### Page extract
>>>

Which function grows faster? x^0.0001 or ln(x)?

I am looking for a definition of "which function grows faster", I came across this but I'm not sure if it's right:

$\rightarrow$ $e^x >> x^k >> \ln(x)$ (for $x \rightarrow \infty$ and $k \in \mathbb{R}$)

Is this right? Or should it be $k > 1$? So the main question is, if $x^{0.00001}$ still grows faster than $\ln(x)$. And the second question is: shouldn't it be only positive real numbers? because $x^{-1}$ with $x$ going to infinity goes to $0$, right?


Solution 1:

Yes, you're right that $\lim_{x\to+\infty} {\log x\over x^h}=0$ only for $h>0$. But/and it is not necessary that $h>1$. If you graphically compare $x^{.000001}$ and $\log x$, you will be deceived about the eventual behavior. :)

The standard proof that $e^x\gg x^k$ for all $k=1,2,\ldots$ (and $x\to+\infty$) is $$ e^x \;\gg\; {x^{k+1}\over (k+1)!} \;\gg\; x^k $$ for $x>(k+1)!$, etc. Taking logarithms, (since $\log$ is monotone increasing) $x\gg k\log x$. Replacing $x$ by $x^{1/k}$, $x^{1/k}\gg \log x$ for $k=1,2,3,\ldots$ This suffices to give $x^h\gg \log x$ for any positive $h$.

Solution 2:

Let $$f(x) = x^{1/k}, \\ g(x) = \log x.$$ Then $$f(e^x) = e^{x/k}, \\ g(e^x) = x.$$ So it becomes obvious that if $x$ is sufficiently large, $f > g$. For instance, if $k = 10000$ as in your case, we have $$f(e^{10^6}) = e^{10^6/10^4} = e^{100} > 2^{100} = 16^{25} > 10^{25} \gg 10^6 = g(e^{10^6}).$$

Solution 3:

hint

Let us compute $$L=\lim_{x\to+\infty}\frac{\ln(x)}{x^k}$$

If $ k=0 $, then $ L=+\infty$.

If $ k<0 $, then $$L=\lim_{x\to+\infty}x^{-k}\ln(x)=+\infty$$

If $ k>0 $, then

$$L=\lim_{x\to+\infty}\frac 1k\frac{\ln(x^k)}{x^k}=0$$

So, $$x^k>>\ln(x) (x\to+\infty) \;\iff\; k>0$$

<<<

(Data entries)
>>>

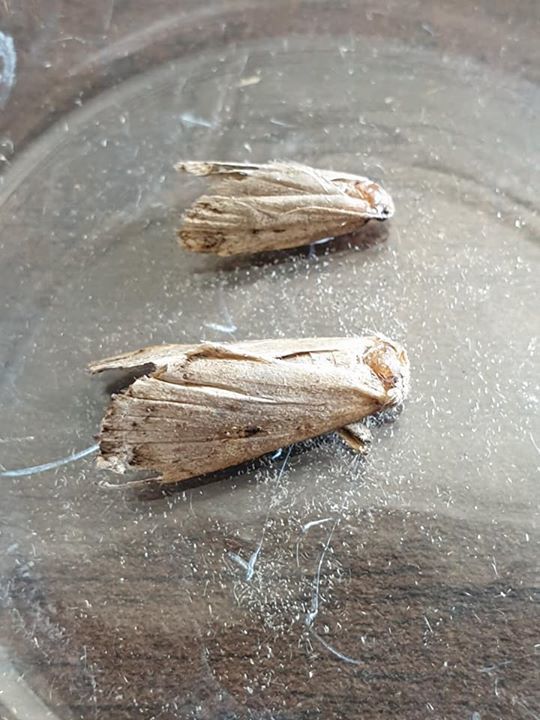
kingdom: Animalia
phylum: Arthropoda
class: Insecta
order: Lepidoptera
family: Erebidae
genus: Rhapsa
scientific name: Rhapsa scotosialis
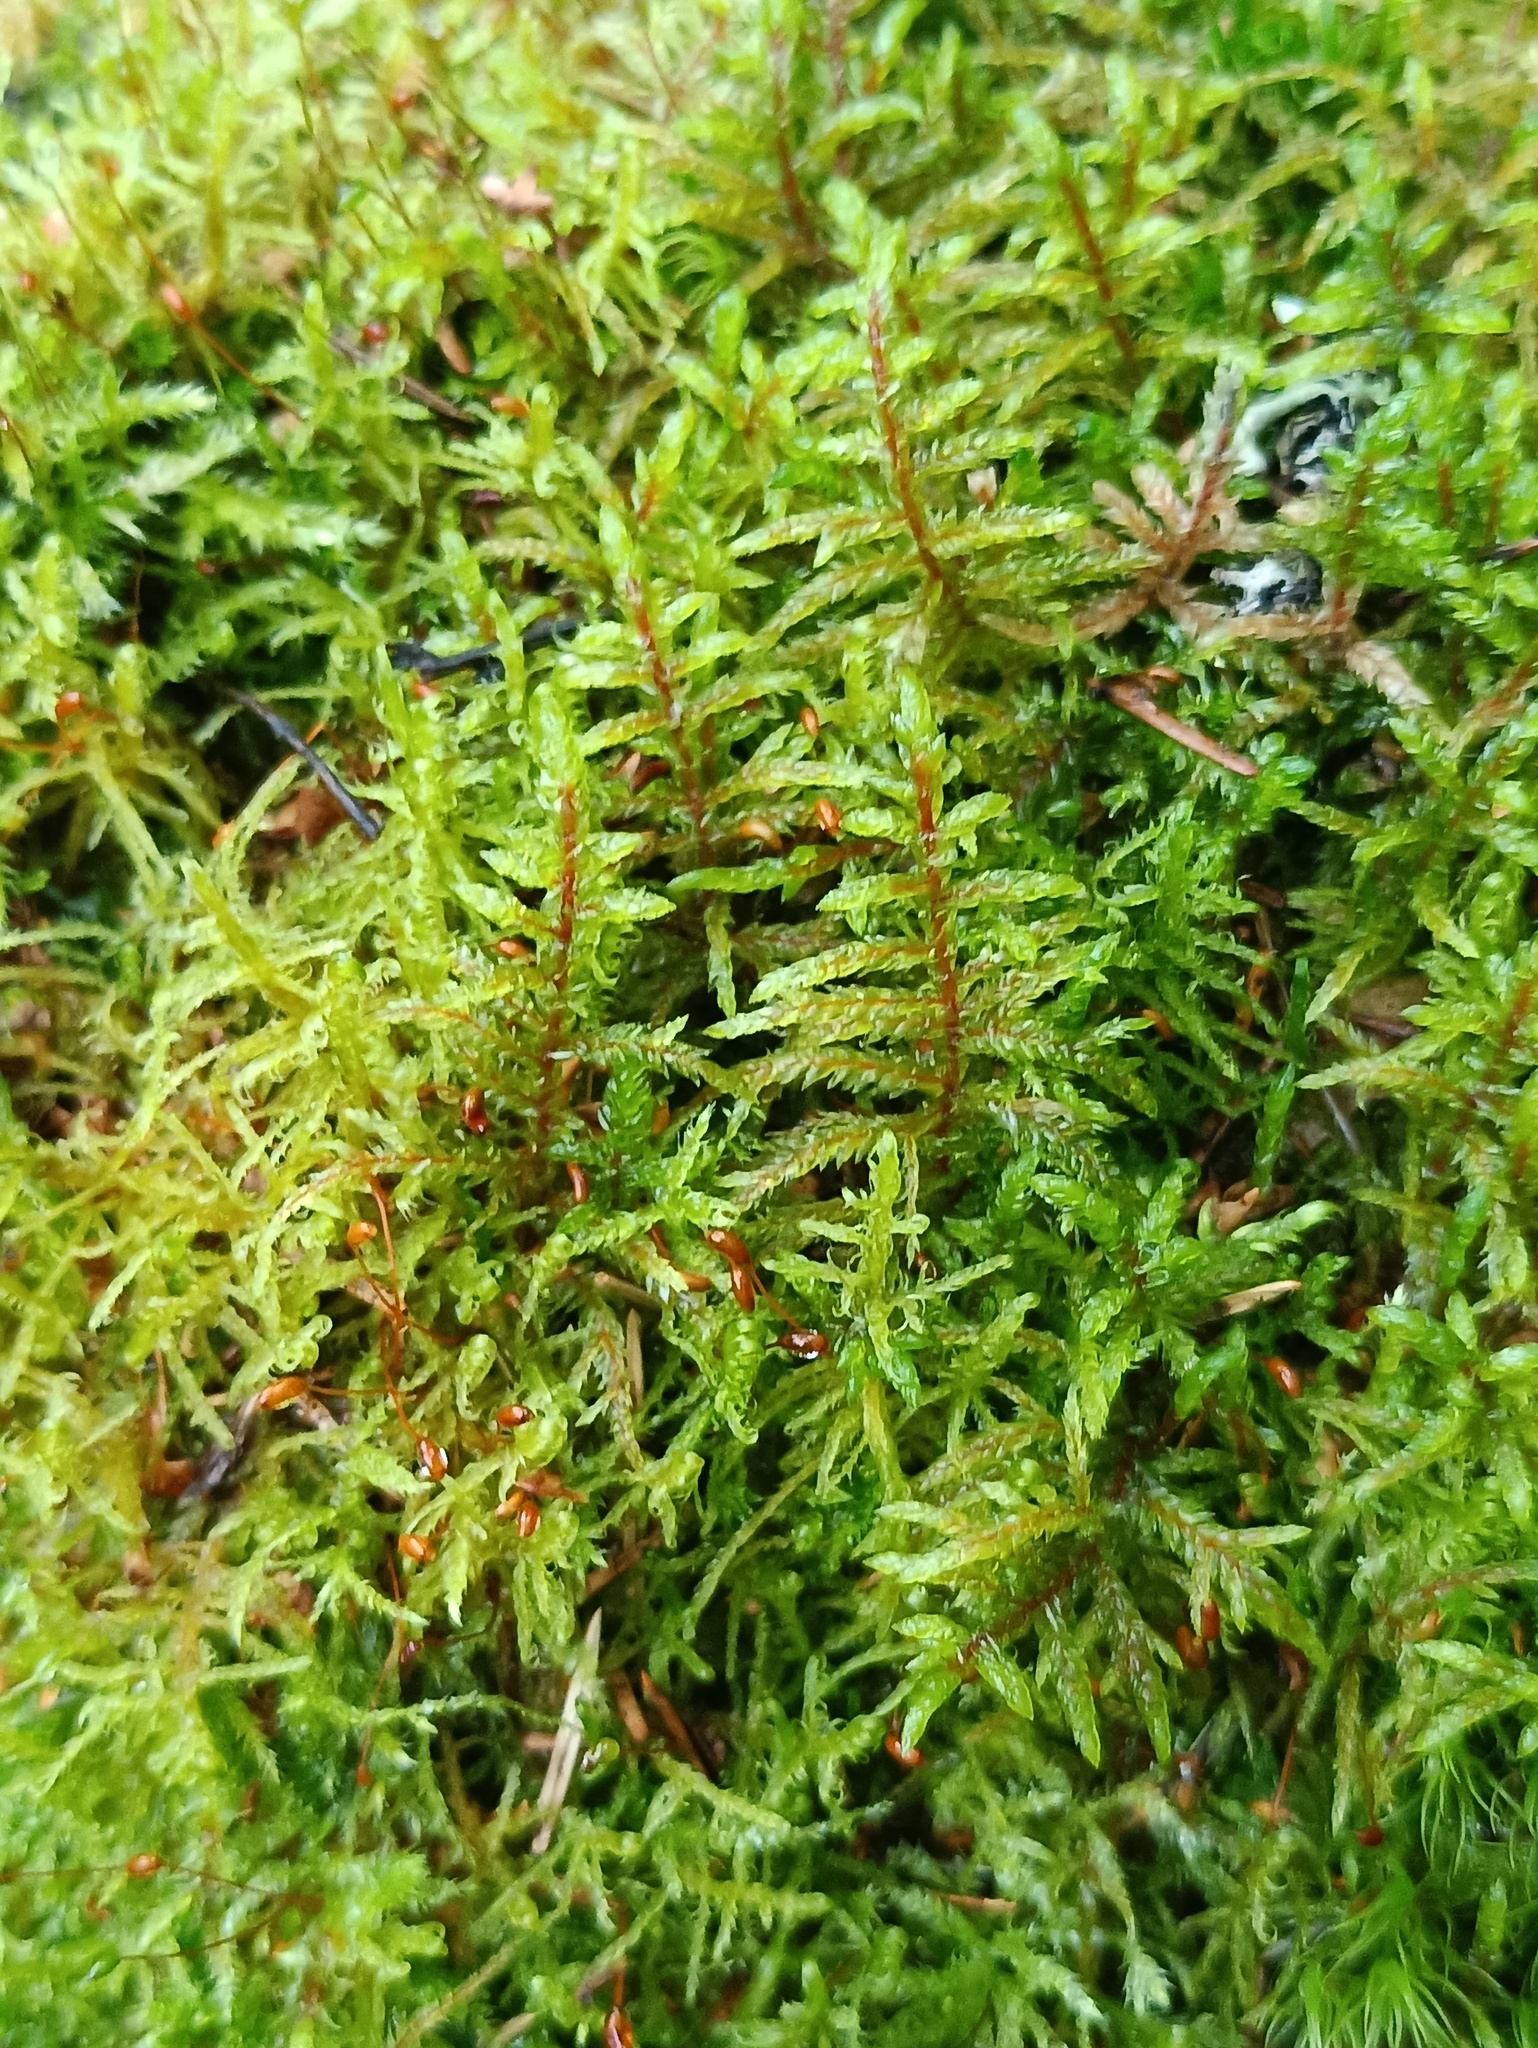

<<<

### What you will do
1 > Set down the passage of the growth-rate thread from "Yes, you're right" up to and including "eventual behavior. :)".
2 > In the entries, switch "scientific name" to "species name" from the line with "phylum: Arthropoda" up to and including the last line of the entries, leaving everything else unchanged. Give only those lines, without the pictures.
The thread and the entries are separate material.

### Answers to the exercises
1 >
Yes, you're right that $\lim_{x\to+\infty} {\log x\over x^h}=0$ only for $h>0$. But/and it is not necessary that $h>1$. If you graphically compare $x^{.000001}$ and $\log x$, you will be deceived about the eventual behavior. :)

2 >
phylum: Arthropoda
class: Insecta
order: Lepidoptera
family: Erebidae
genus: Rhapsa
species name: Rhapsa scotosialis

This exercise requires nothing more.